Valor Econômico, v. 20, n. 4887, 26/11/2019. Brasil, p. A2

Projeto tenta barrar decisão unilateral do Executivo para país deixar Mercosul

Vandson Lima


A oposição prepara mudanças para impedir que o presidente Jair Bolsonaro possa, sozinho, propor a saída do Brasil do Mercosul. A iniciativa é do líder do PT no Senado, Humberto Costa (PE), que apresentou projeto de decreto legislativo para proibir o Poder Executivo de denunciar, de forma unilateral, o tratado de constituição do bloco, tendo de submeter um eventual movimento de saída à concordância do Congresso.

A proposta surge em meio à expectativa de que a presença do ex-presidente Luiz Inácio Lula da Silva como convidado na posse do futuro presidente argentino, Alberto Fernández, e sua vice, a ex-presidente Cristina Kirchner, no dia 10 de dezembro, deve avolumar as tensões crescentes entre Brasil e Argentina. Bolsonaro, que disse que o país vizinho “escolheu mal” e caminha “pelo populismo, cada vez mais próximo da Venezuela”, já avisou que não irá à cerimônia, enviando no lugar apenas o ministro da Cidadania, Osmar Terra.

“Crescem as evidências de que o governo Bolsonaro, ante a derrota de Mauricio Macri na Argentina, seu aliado político, pretende retirar o Brasil o Mercosul, de modo a poder reduzir substancialmente todas as alíquotas de importação da Tarifa Externa Comum (TEC) e negociar livremente acordos de livre-comércio com os EUA e demais países desenvolvidos”, aponta a justificativa da proposta. “O governo pretende fazê-lo, no entanto, sem submeter a denúncia do Tratado de Assunção ao Congresso Nacional, em simples decisão monocrática de caráter administrativo. Dessa maneira, o Congresso Nacional, que foi decisivo para a criação do Mercosul e a entrada do Brasil no bloco, ficaria paradoxalmente excluído da decisão de retirar o nosso país do Mercado Comum do Sul”, diz o documento.

O Brasil firmou, em março de 1991, o Tratado de Assunção, que criou o Mercado Comum do Sul (Mercosul). O Congresso Nacional teve de chancelar a mudança, o que fez naquele mesmo ano. A tese, portanto, é que o Poder Legislativo deveria ser igualmente consultado caso o governo proponha a saída do bloco. “Sem a vontade soberana do Legislativo brasileiro, o Tratado de Assunção jamais teria entrado em vigor e o Mercosul não existiria”, alega o senador no projeto.

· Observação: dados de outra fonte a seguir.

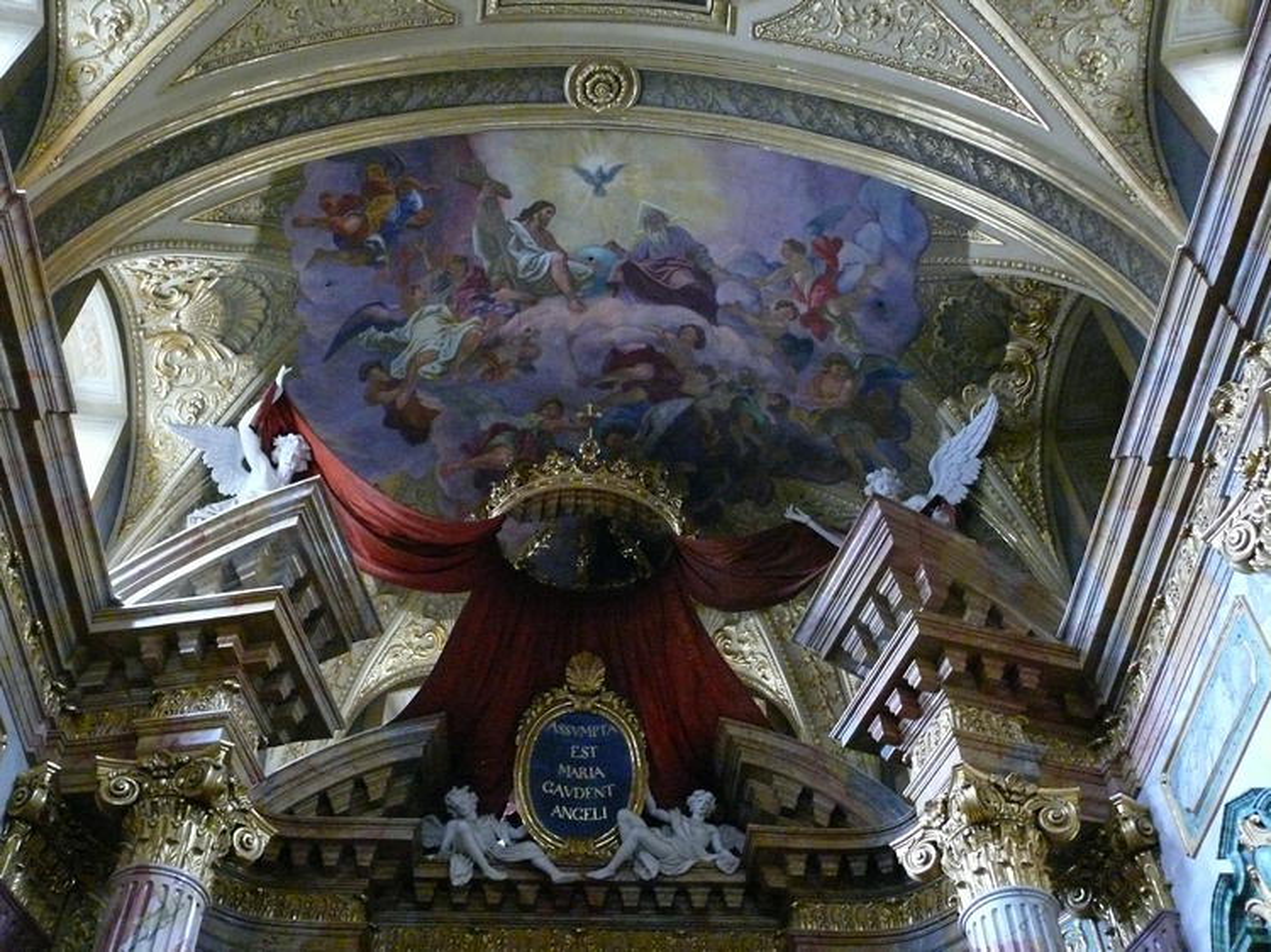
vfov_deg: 36.8
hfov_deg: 47.9
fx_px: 1432
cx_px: 636
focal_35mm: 39
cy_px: 476
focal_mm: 8.3
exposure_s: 1/15
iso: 800
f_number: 2.8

A questão, contudo, é controversa e se arrasta no Judiciário, sem solução, há mais de 20 anos. Em 1997, a Central Única dos Trabalhadores (CUT) e a Confederação Nacional dos Trabalhadores na Agricultura (Contag) ingressaram no Supremo Tribunal Federal (STF) com uma Ação Direta de Inconstitucionalidade (ADI) para que fosse considerado inconstitucional decreto presidencial que denunciou, monocraticamente, a Convenção 158 da Organização Internacional do Trabalho (OIT) - que proíbe que um trabalhador seja demitido sem motivo relacionado a sua conduta, sua capacidade profissional ou a necessidades estruturais da empresa. O caso não foi resolvido até hoje.

Então presidente do STF, o ex-ministro Nelson Jobim julgou improcedente o pedido, por entender que o chefe do Poder Executivo, por representar a União na ordem internacional, pode denunciar tratados sem anuência do Congresso. Seguidos pedidos de vista impediram uma decisão definitiva sobre o tema nos últimos anos. Em 2015, a ministra Rosa Weber julgou procedente o pedido para declarar a inconstitucionalidade do decreto. Em 2016, após o voto-vista do ministro Teori Zavascki, julgando improcedente, pediu vista dos autos o atual presidente do STF, Dias Toffoli.

O senador do PT aponta ainda que uma decisão de Bolsonaro de saída do Mercosul colidiria com a busca da integração regional, constante no artigo 4º da Constituição. “O empenho do governo Bolsonaro na fragilização ou mesmo na destruição do Mercosul funda-se na suposição equivocada de que ao Brasil interessa apenas a integração assimétrica aos EUA e a outros países mais desenvolvidos. Trata-se, a nosso ver, de ignorância sobre a realidade do Mercosul, motivada por mera ideologia”, aponta o autor do decreto. “O Mercosul e a integração regional de um modo geral asseguram ao Brasil um grande mercado cativo, particularmente para nossos produtos manufaturados, que não são competitivos em outros mercados”, conclui.

Segundo senador, já foram iniciadas articulações para viabilizar a aprovação da matéria. O decreto precisa do aval do Senado e da Câmara dos Deputados.